Write out the data below in full, unchanged, minus the images.

DATASET:
=== Section Start ===

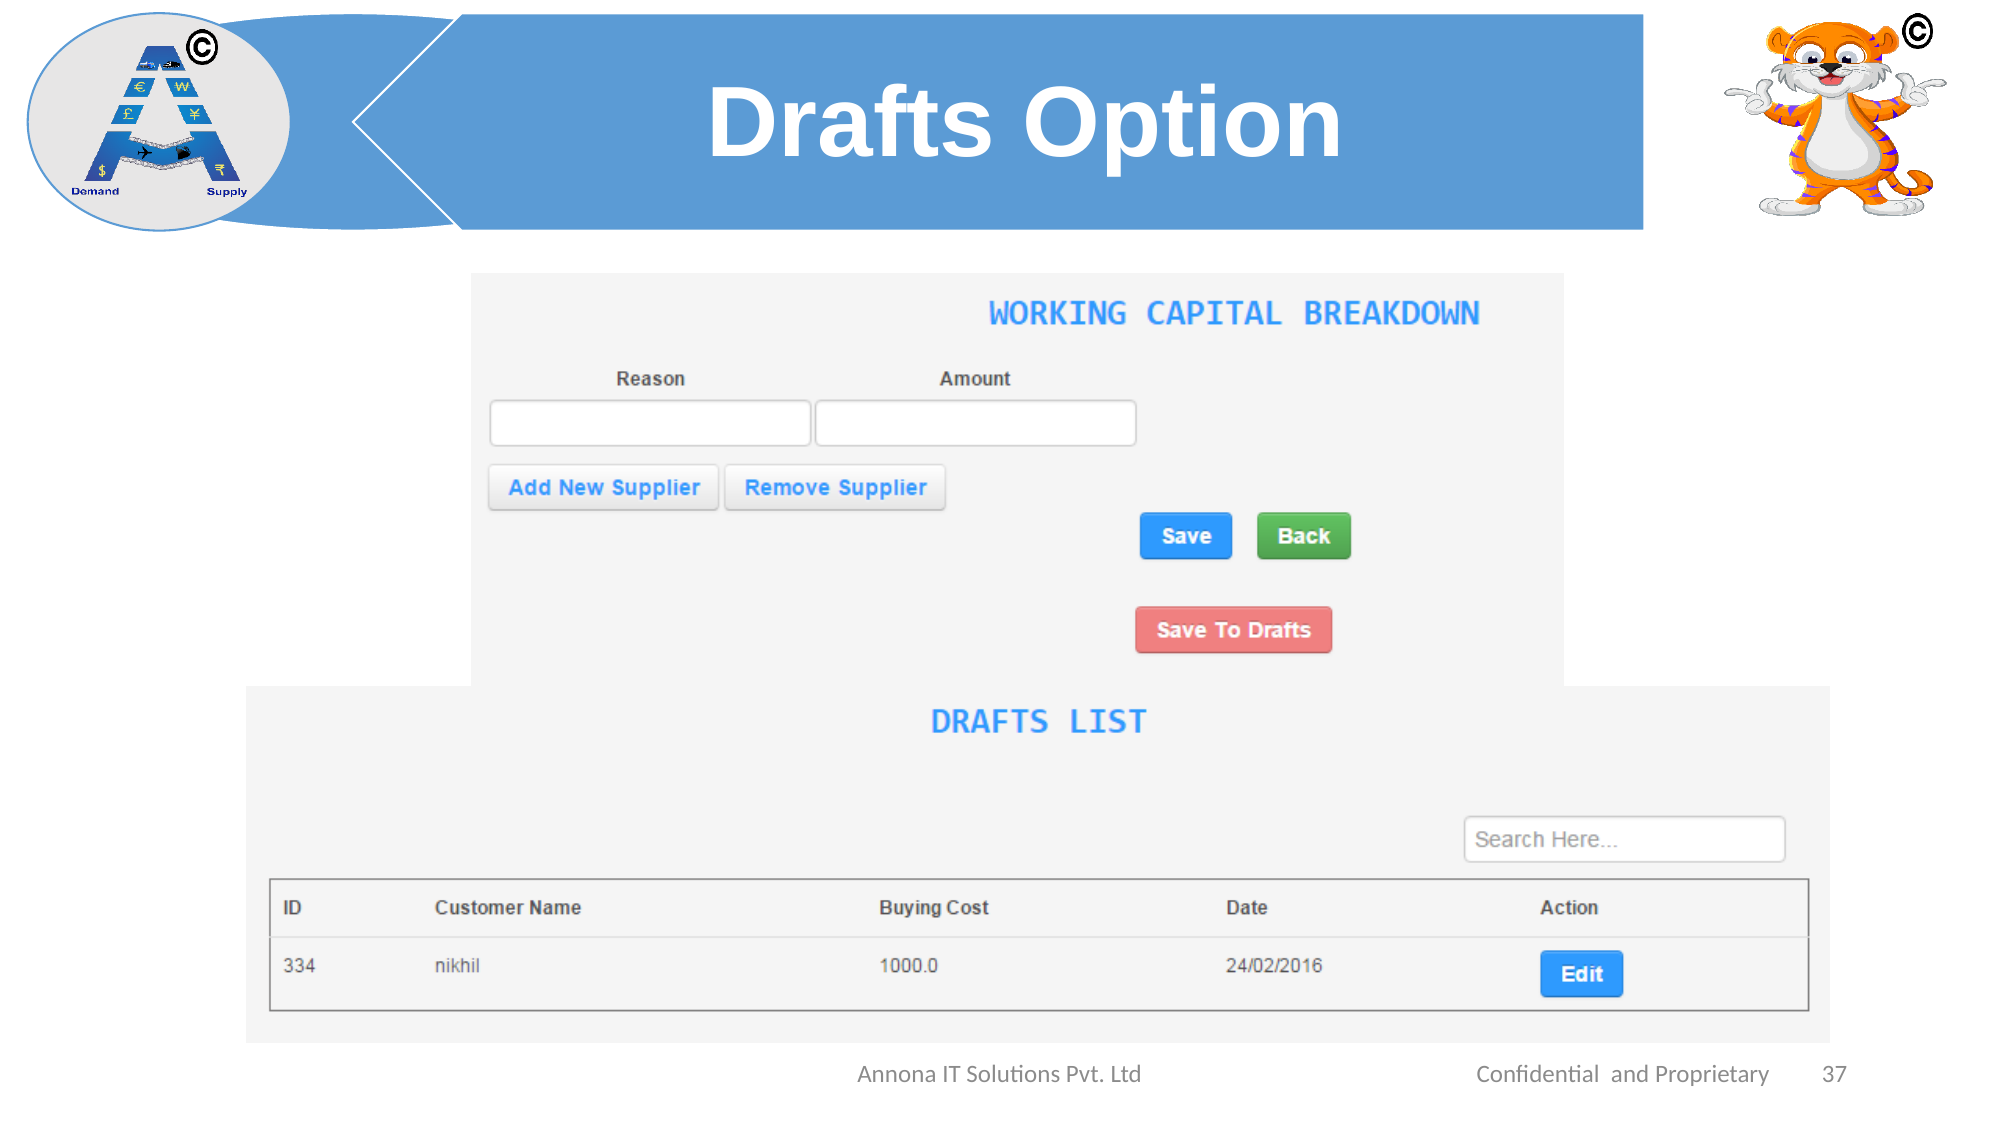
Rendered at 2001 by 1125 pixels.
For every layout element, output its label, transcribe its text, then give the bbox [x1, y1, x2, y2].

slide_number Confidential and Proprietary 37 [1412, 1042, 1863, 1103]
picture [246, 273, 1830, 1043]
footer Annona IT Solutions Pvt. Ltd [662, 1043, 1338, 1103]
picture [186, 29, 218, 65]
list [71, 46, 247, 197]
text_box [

=== Section End ===

PROBLEM SOLUTION:
Rendered at 2001 by 1125 pixels.
For every layout element, output its label, transcribe its text, then give the bbox [x1, y1, x2, y2].

slide_number Confidential and Proprietary 37 [1412, 1042, 1863, 1103]
picture [246, 273, 1830, 1043]
footer Annona IT Solutions Pvt. Ltd [662, 1043, 1338, 1103]
picture [186, 29, 218, 65]
list [71, 46, 247, 197]
text_box [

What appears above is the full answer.